_Instructions to follow:_ Down to the last line, reproduce the data below exactly.

<<<<

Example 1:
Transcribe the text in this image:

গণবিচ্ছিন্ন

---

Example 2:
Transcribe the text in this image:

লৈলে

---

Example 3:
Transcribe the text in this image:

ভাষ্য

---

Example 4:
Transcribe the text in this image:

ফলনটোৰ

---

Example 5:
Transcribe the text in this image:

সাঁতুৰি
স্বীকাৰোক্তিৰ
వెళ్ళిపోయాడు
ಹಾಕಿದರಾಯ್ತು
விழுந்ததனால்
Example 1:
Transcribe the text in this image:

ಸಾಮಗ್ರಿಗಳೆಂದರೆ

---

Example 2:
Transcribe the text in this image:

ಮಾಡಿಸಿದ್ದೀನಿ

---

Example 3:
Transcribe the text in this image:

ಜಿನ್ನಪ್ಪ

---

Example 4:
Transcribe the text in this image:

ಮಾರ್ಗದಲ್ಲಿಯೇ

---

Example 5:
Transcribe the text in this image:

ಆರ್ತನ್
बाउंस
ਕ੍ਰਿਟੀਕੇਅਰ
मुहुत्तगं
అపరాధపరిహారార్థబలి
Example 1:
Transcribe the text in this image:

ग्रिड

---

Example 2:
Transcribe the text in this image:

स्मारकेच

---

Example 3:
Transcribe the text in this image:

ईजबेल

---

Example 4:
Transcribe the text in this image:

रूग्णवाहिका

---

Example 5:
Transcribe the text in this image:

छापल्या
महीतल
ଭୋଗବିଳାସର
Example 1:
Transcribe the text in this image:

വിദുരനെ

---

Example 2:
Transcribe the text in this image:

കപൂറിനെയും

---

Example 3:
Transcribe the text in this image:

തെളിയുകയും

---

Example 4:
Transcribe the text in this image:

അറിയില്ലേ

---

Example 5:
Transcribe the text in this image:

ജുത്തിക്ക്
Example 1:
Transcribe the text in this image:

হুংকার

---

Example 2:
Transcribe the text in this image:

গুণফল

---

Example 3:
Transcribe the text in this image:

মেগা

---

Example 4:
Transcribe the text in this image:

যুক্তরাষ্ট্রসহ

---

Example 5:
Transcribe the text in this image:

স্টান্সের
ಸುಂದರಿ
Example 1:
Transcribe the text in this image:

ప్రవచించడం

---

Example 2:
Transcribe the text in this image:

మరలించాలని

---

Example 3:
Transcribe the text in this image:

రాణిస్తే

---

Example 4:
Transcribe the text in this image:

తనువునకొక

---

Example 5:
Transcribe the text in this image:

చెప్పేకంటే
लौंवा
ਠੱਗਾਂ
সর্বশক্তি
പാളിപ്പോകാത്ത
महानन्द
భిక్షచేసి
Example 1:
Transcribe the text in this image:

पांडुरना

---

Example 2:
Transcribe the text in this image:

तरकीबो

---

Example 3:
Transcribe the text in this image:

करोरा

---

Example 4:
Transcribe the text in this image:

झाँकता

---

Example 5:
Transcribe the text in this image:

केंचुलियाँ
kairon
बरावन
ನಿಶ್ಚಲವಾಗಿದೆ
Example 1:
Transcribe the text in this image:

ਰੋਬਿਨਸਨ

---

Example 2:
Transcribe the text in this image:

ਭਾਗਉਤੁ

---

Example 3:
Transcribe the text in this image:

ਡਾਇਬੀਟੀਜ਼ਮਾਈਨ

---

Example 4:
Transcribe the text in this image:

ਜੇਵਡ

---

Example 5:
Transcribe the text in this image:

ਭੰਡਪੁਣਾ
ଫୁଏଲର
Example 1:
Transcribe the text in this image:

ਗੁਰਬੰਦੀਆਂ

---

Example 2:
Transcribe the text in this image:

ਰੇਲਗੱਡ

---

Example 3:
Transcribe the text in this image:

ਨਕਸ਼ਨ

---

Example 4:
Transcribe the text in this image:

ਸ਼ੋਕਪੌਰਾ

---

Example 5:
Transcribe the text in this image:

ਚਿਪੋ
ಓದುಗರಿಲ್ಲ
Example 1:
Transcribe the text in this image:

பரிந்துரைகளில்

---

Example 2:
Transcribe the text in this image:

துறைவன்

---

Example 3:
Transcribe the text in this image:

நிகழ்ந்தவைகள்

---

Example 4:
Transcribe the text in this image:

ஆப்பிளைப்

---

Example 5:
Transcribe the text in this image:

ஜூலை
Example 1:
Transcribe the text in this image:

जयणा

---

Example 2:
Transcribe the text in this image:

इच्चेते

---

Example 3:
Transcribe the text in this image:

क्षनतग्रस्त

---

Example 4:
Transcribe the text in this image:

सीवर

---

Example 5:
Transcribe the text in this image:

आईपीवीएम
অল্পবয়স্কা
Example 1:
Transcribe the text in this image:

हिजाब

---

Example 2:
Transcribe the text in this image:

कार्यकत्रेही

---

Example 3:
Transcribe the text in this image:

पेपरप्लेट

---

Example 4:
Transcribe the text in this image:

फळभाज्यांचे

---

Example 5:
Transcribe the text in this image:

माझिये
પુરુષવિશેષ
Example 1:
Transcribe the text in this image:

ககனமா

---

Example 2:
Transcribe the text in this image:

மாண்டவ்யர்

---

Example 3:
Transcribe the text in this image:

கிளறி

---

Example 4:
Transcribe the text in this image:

>>>>

_Problem solution:_
Example 1:
Transcribe the text in this image:

গণবিচ্ছিন্ন

---

Example 2:
Transcribe the text in this image:

লৈলে

---

Example 3:
Transcribe the text in this image:

ভাষ্য

---

Example 4:
Transcribe the text in this image:

ফলনটোৰ

---

Example 5:
Transcribe the text in this image:

সাঁতুৰি
স্বীকাৰোক্তিৰ
వెళ్ళిపోయాడు
ಹಾಕಿದರಾಯ್ತು
விழுந்ததனால்
Example 1:
Transcribe the text in this image:

ಸಾಮಗ್ರಿಗಳೆಂದರೆ

---

Example 2:
Transcribe the text in this image:

ಮಾಡಿಸಿದ್ದೀನಿ

---

Example 3:
Transcribe the text in this image:

ಜಿನ್ನಪ್ಪ

---

Example 4:
Transcribe the text in this image:

ಮಾರ್ಗದಲ್ಲಿಯೇ

---

Example 5:
Transcribe the text in this image:

ಆರ್ತನ್
बाउंस
ਕ੍ਰਿਟੀਕੇਅਰ
मुहुत्तगं
అపరాధపరిహారార్థబలి
Example 1:
Transcribe the text in this image:

ग्रिड

---

Example 2:
Transcribe the text in this image:

स्मारकेच

---

Example 3:
Transcribe the text in this image:

ईजबेल

---

Example 4:
Transcribe the text in this image:

रूग्णवाहिका

---

Example 5:
Transcribe the text in this image:

छापल्या
महीतल
ଭୋଗବିଳାସର
Example 1:
Transcribe the text in this image:

വിദുരനെ

---

Example 2:
Transcribe the text in this image:

കപൂറിനെയും

---

Example 3:
Transcribe the text in this image:

തെളിയുകയും

---

Example 4:
Transcribe the text in this image:

അറിയില്ലേ

---

Example 5:
Transcribe the text in this image:

ജുത്തിക്ക്
Example 1:
Transcribe the text in this image:

হুংকার

---

Example 2:
Transcribe the text in this image:

গুণফল

---

Example 3:
Transcribe the text in this image:

মেগা

---

Example 4:
Transcribe the text in this image:

যুক্তরাষ্ট্রসহ

---

Example 5:
Transcribe the text in this image:

স্টান্সের
ಸುಂದರಿ
Example 1:
Transcribe the text in this image:

ప్రవచించడం

---

Example 2:
Transcribe the text in this image:

మరలించాలని

---

Example 3:
Transcribe the text in this image:

రాణిస్తే

---

Example 4:
Transcribe the text in this image:

తనువునకొక

---

Example 5:
Transcribe the text in this image:

చెప్పేకంటే
लौंवा
ਠੱਗਾਂ
সর্বশক্তি
പാളിപ്പോകാത്ത
महानन्द
భిక్షచేసి
Example 1:
Transcribe the text in this image:

पांडुरना

---

Example 2:
Transcribe the text in this image:

तरकीबो

---

Example 3:
Transcribe the text in this image:

करोरा

---

Example 4:
Transcribe the text in this image:

झाँकता

---

Example 5:
Transcribe the text in this image:

केंचुलियाँ
kairon
बरावन
ನಿಶ್ಚಲವಾಗಿದೆ
Example 1:
Transcribe the text in this image:

ਰੋਬਿਨਸਨ

---

Example 2:
Transcribe the text in this image:

ਭਾਗਉਤੁ

---

Example 3:
Transcribe the text in this image:

ਡਾਇਬੀਟੀਜ਼ਮਾਈਨ

---

Example 4:
Transcribe the text in this image:

ਜੇਵਡ

---

Example 5:
Transcribe the text in this image:

ਭੰਡਪੁਣਾ
ଫୁଏଲର
Example 1:
Transcribe the text in this image:

ਗੁਰਬੰਦੀਆਂ

---

Example 2:
Transcribe the text in this image:

ਰੇਲਗੱਡ

---

Example 3:
Transcribe the text in this image:

ਨਕਸ਼ਨ

---

Example 4:
Transcribe the text in this image:

ਸ਼ੋਕਪੌਰਾ

---

Example 5:
Transcribe the text in this image:

ਚਿਪੋ
ಓದುಗರಿಲ್ಲ
Example 1:
Transcribe the text in this image:

பரிந்துரைகளில்

---

Example 2:
Transcribe the text in this image:

துறைவன்

---

Example 3:
Transcribe the text in this image:

நிகழ்ந்தவைகள்

---

Example 4:
Transcribe the text in this image:

ஆப்பிளைப்

---

Example 5:
Transcribe the text in this image:

ஜூலை
Example 1:
Transcribe the text in this image:

जयणा

---

Example 2:
Transcribe the text in this image:

इच्चेते

---

Example 3:
Transcribe the text in this image:

क्षनतग्रस्त

---

Example 4:
Transcribe the text in this image:

सीवर

---

Example 5:
Transcribe the text in this image:

आईपीवीएम
অল্পবয়স্কা
Example 1:
Transcribe the text in this image:

हिजाब

---

Example 2:
Transcribe the text in this image:

कार्यकत्रेही

---

Example 3:
Transcribe the text in this image:

पेपरप्लेट

---

Example 4:
Transcribe the text in this image:

फळभाज्यांचे

---

Example 5:
Transcribe the text in this image:

माझिये
પુરુષવિશેષ
Example 1:
Transcribe the text in this image:

ககனமா

---

Example 2:
Transcribe the text in this image:

மாண்டவ்யர்

---

Example 3:
Transcribe the text in this image:

கிளறி

---

Example 4:
Transcribe the text in this image:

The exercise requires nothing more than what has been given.